Ryanair is prepared to sell it’s stake in Aer Lingus in an attempt to get the UK Competition Commission off it’s back. Currently, it investigating Ryanair to see if the current holding of 29.8% is preventing Aer Lingus from being competitive.
However, as you might have guessed, Ryanair aren’t happy in the least:
In the release (at http://www.ryanair.com/en/news/ryanair-offers-to-sell-aer-lingus-stake-to-another-eu-airline) the airline states:
“In order to dispel the CC’s unfounded and invented “concern” that Ryanair’s shareholding may prevent Aer Lingus from being acquired by another EU airline, Ryanair will undertake to unconditionally sell its 29% shareholding to any other EU airline that makes an offer for Aer Lingus and obtains acceptances from 50.1% of Aer Lingus shareholders.
The above remedy is without prejudice to Ryanair’s vehement objection to the CC’s manifestly false conclusion that Ryanair has influence over Aer Lingus’ commercial strategy and/or that Ryanair’s 6½ year old minority shareholding in Aer Lingus has resulted in a lessening of competition. This conclusion is flatly contradicted by 6½ years of evidence, by the European Commission’s findings in February 2013 that competition between Ryanair and Aer Lingus has intensified, and by the evidence submitted even by Aer Lingus and the Irish Government (to the EU), which proves that competition between Ryanair and Aer Lingus intensified to the benefit of consumers over the last 6½ years.Ryanair’s Robin Kiely said:
“It is clear from the CC’s own Provisional Findings report that it has found no evidence of any lessening of competition between Ryanair and Aer Lingus.

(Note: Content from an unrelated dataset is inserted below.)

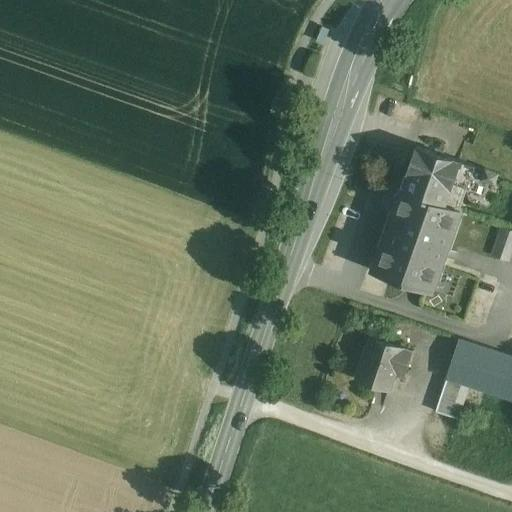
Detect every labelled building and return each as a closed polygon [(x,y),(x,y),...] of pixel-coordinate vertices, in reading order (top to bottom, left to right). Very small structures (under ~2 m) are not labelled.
[(474,166),(416,146),(401,189),(400,190),(459,211),(460,210),(459,209),(474,166)] [(497,174),(485,170),(482,180),(494,184),(497,174)] [(459,211),(400,190),(400,191),(401,192),(393,212),(392,215),(382,244),(381,247),(374,268),(373,268),(372,271),(375,272),(375,271),(401,280),(401,281),(403,281),(429,290),(431,291),(432,289),(439,268),(440,266),(444,253),(449,255),(454,242),(449,240),(450,238),(459,212),(459,211)] [(511,242),(496,237),(490,255),(505,260),(511,242)] [(413,351),(370,337),(357,378),(390,390),(396,371),(405,374),(413,351)] [(511,356),(459,339),(446,377),(447,378),(466,384),(511,398),(511,356)] [(466,384),(447,378),(436,411),(458,419),(463,403),(460,402),(466,384)]
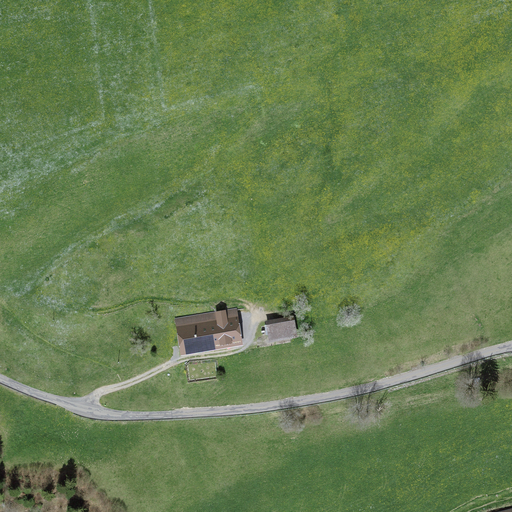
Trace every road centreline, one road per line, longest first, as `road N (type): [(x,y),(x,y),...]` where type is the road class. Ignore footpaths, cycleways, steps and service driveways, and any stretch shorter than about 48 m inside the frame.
road 1 (track): [(511,346),(265,407),(137,416),(81,408)]
road 2 (track): [(252,313),(243,346),(186,357),(133,381)]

In fact, Ryanair’s recent (3rd) offer for Aer Lingus was prohibited by the EU precisely because of the evidence, submitted by both Aer Lingus and the Irish Government, that competition between Ryanair and Aer Lingus has “intensified” during the past 6½ years.
These inconvenient facts have reduced the CC’s Simon Polito (Chairman) and Roger Davis (Member) to inventing new and fantastical “concerns” in order to justify their apparently premeditated and biased “thinking” that Ryanair should be forced to sell down this 6½ year old minority stake. The only remaining “concern” they can now dream up is that Ryanair’s 29% stake “might” prevent another EU airline buying Aer Lingus; despite 6½ years of evidence (and repeated public statements) that no other EU airline has any interest in acquiring Aer Lingus.
In order to remove any remaining shred of credibility from this CC process and eliminate any doubt about this imaginary albeit non-existent “concern”, Ryanair has now agreed that it will unconditionally sell its 6½ year old minority stake to any other EU airline which makes an offer for, and acquires more than 50.1% of, Aer Lingus shares, at the same price and terms which are accepted by these other 50.1% of Aer Lingus shareholders. This remedy unconditionally removes any ability by Ryanair to block any future takeover of Aer Lingus by another EU airline.
This bogus CC “concern” has now been fatally undermined thereby removing any requirement for a divestment of Ryanair’s 6½ year old minority shareholding which even the CC now admits hasn’t given Ryanair any influence, and Aer Lingus admits has led to intensified competition to the benefit of the perhaps 1 or maybe 2 UK consumers who even fly Aer Lingus.”
There’s a bit of catty calling there if I do say so myself.
Ryanair has attempted various attempts of taking over Aer Lingus, being rebuffed by the European Commission most times. Most times, the major reasons the takeover was refused was that the combination of the two airlines would give Ryanair major hold over all Irish destinations, with no competition to face them off.
The UK Competition Commision was due to report on the shareholding on 11th July – this date has been pushed back to 5th September (although the report is expected sooner).
For Aer Lingus, this will force the airline to stand on its own two feet and dictate its own strategy.
For Ryanair – it’s open season. Expect bloody and nasty fare wars to see who survives this….
dan says
You correctly say why no rationale EU airline would want anything to do with Aer Lingus. Ryan Air has the cash and ability to launch a prolonged fare war that could easily require the purchasing airline to accept loses for years in order to show Ryan Air they are committed to the Irish market. I understand why the CC doesnt want Ireland to be 80% controlled by Ryan Air but they are dreaming when they think that they can get Lufthana or AirFrance/KLM to drop billions on Aer Lingus and the Irish market.